2. One of my (many) old boyfriends used to always tell this tale of violence from middle school. The class bully spent the duration of an indoor recess sharpening a pencil to ultimate perfection. It was so sharp you couldn't even touch the tip or the razor-like graphite would slice your finger wide open. He went back to his desk before recess was over and delicately placed the pencil, eraser down, on the seat in front of him. I think we all know where this is going, and twenty years later some pencil neck geek in Worcester is short one testicle.
Overall, pencils are tools for nerds and people too chicken to work on a crossword in pen. Until I ran across Dalton M. Ghetti, I wouldn't use a pencil if it were the last writing utensil on earth.

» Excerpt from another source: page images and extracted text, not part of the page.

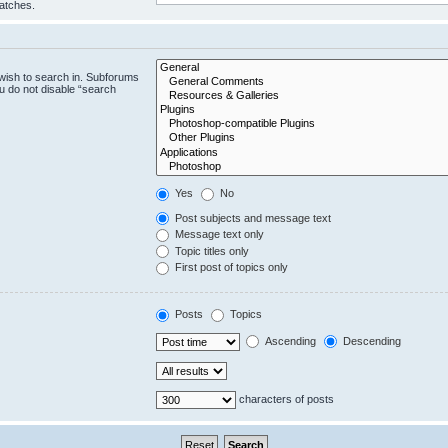
matches.
wish to search in. Subforums
u do not disable “search
Yes
No
Post subjects and message text
Message text only
Topic titles only
First post of topics only
Posts
Topics
Ascending
Descending
characters of posts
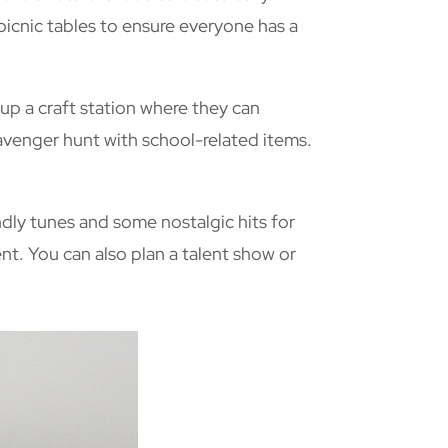
picnic tables to ensure everyone has a
 up a craft station where they can
cavenger hunt with school-related items.
endly tunes and some nostalgic hits for
ent. You can also plan a talent show or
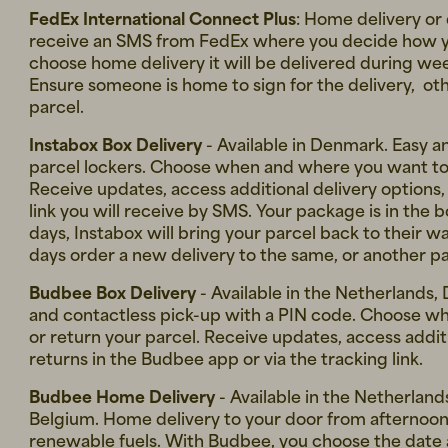
FedEx International Connect Plus
: Home delivery or 
receive an SMS from FedEx where you decide how you
choose home delivery it will be delivered during 
Ensure someone is home to sign for the delivery, oth
parcel.
Instabox Box Delivery
- Available in Denmark. Easy a
parcel lockers. Choose when and where you want to 
Receive updates, access additional delivery options,
link you will receive by SMS. Your package is in the 
days, Instabox will bring your parcel back to their 
days order a new delivery to the same, or another par
Budbee Box Delivery
- Available in the Netherlands,
and contactless pick-up with a PIN code. Choose w
or return your parcel. Receive updates, access addit
returns in the Budbee app or via the tracking link.
Budbee Home Delivery
- Available in the Netherlan
Belgium. Home delivery to your door from afternoon 
renewable fuels. With Budbee, you choose the date a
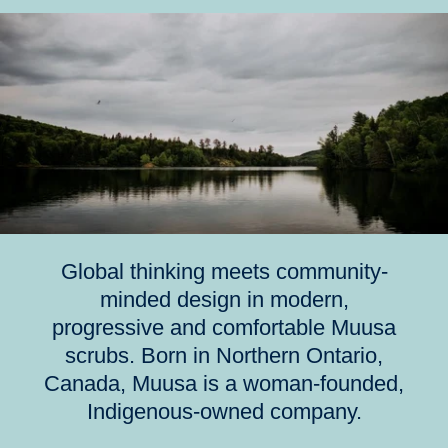
Global thinking meets community-
minded design in modern,
progressive and comfortable Muusa
scrubs. Born in Northern Ontario,
Canada, Muusa is a woman-founded,
Indigenous-owned company.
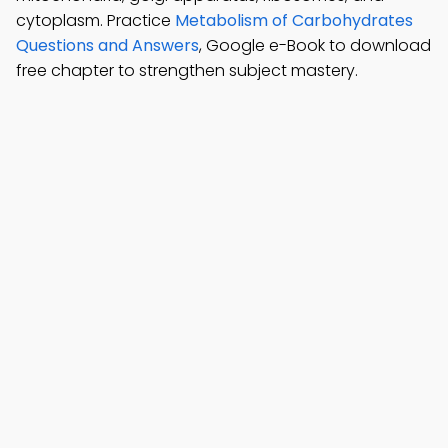
cytoplasm. Practice
Metabolism of Carbohydrates
Questions and Answers
, Google e-Book to download
free chapter to strengthen subject mastery.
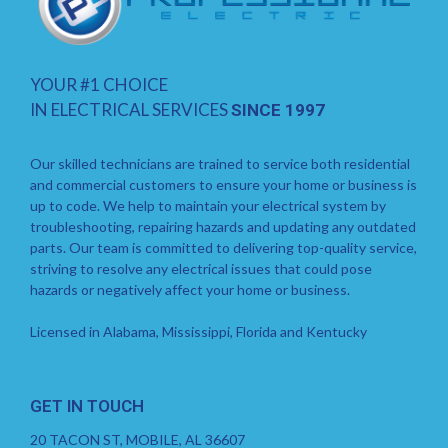
YOUR #1 CHOICE
IN ELECTRICAL SERVICES
SINCE 1997
Our skilled technicians are trained to service both residential
and commercial customers to ensure your home or business is
up to code. We help to maintain your electrical system by
troubleshooting, repairing hazards and updating any outdated
parts. Our team is committed to delivering top-quality service,
striving to resolve any electrical issues that could pose
hazards or negatively affect your home or business.
Licensed in Alabama, Mississippi, Florida and Kentucky
GET IN TOUCH
20 TACON ST, MOBILE, AL 36607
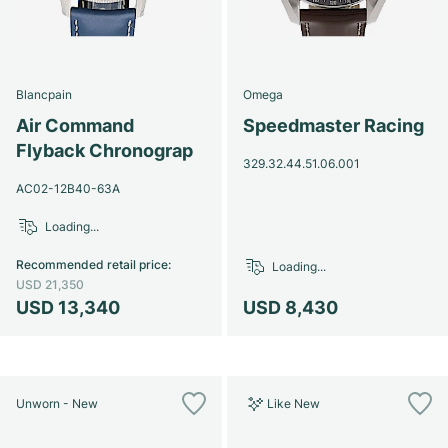
Blancpain
Omega
Air Command
Speedmaster Racing
Flyback Chronograp
329.32.44.51.06.001
AC02-12B40-63A
Loading...
Recommended retail price
:
Loading...
USD 21,350
USD 13,340
USD 8,430
Unworn - New
Like New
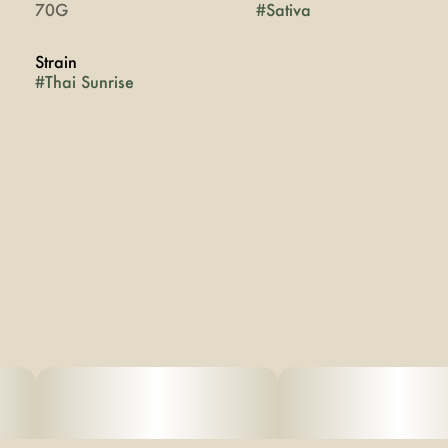
70G
#
Sativa
Strain
#
Thai Sunrise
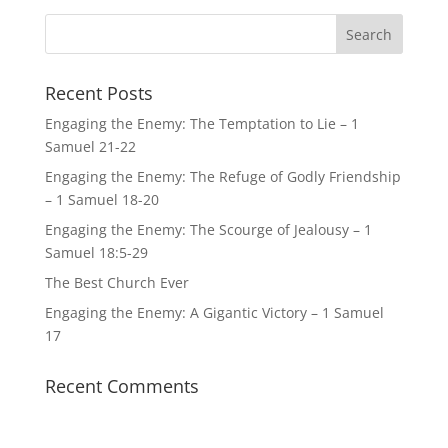
Recent Posts
Engaging the Enemy: The Temptation to Lie – 1
Samuel 21-22
Engaging the Enemy: The Refuge of Godly Friendship
– 1 Samuel 18-20
Engaging the Enemy: The Scourge of Jealousy – 1
Samuel 18:5-29
The Best Church Ever
Engaging the Enemy: A Gigantic Victory – 1 Samuel
17
Recent Comments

Ghetti is a sculptor from Brazil who carves pencil graphite into tiny, intricate works of art from his Connecticut home. He uses a sewing needle, razor, and modeling knife to turn the tips of discarded pencils into interlocking hearts, skeleton keys, or letters of the alphabet. I came across his website a couple nights ago when I was cooked on Advil PM and my mind was completely blown.
It typically takes about two months to finish a pencil, although the interlocking chain number above took over two years. The best part is, Ghetti doesn't sell any of his work, he simply gives them away to friends or museums. He is a carpenter who remodels houses, and just carves up pencils as a hobby. Do you know what my hobbies are? Spooning my basset hound and watching apocalypse documentaries on Netflix. Kill me.
Normally, I think art is wicked lame. One of my gal pals just told me about some performance art piece Gawker posted of a fat chick slipping in butter for twenty minutes. As if fat people aren't disgusting enough. I even went to the MoMA last week with a gentleman caller, but to be fair, I was more concerned with figuring out a way to hold hands than observing the artwork. However, thanks to Dalton M. Ghetti, I now realize that art isn't just for pencil neck geeks, and pencils are more than just an instrument of violence. Who knew?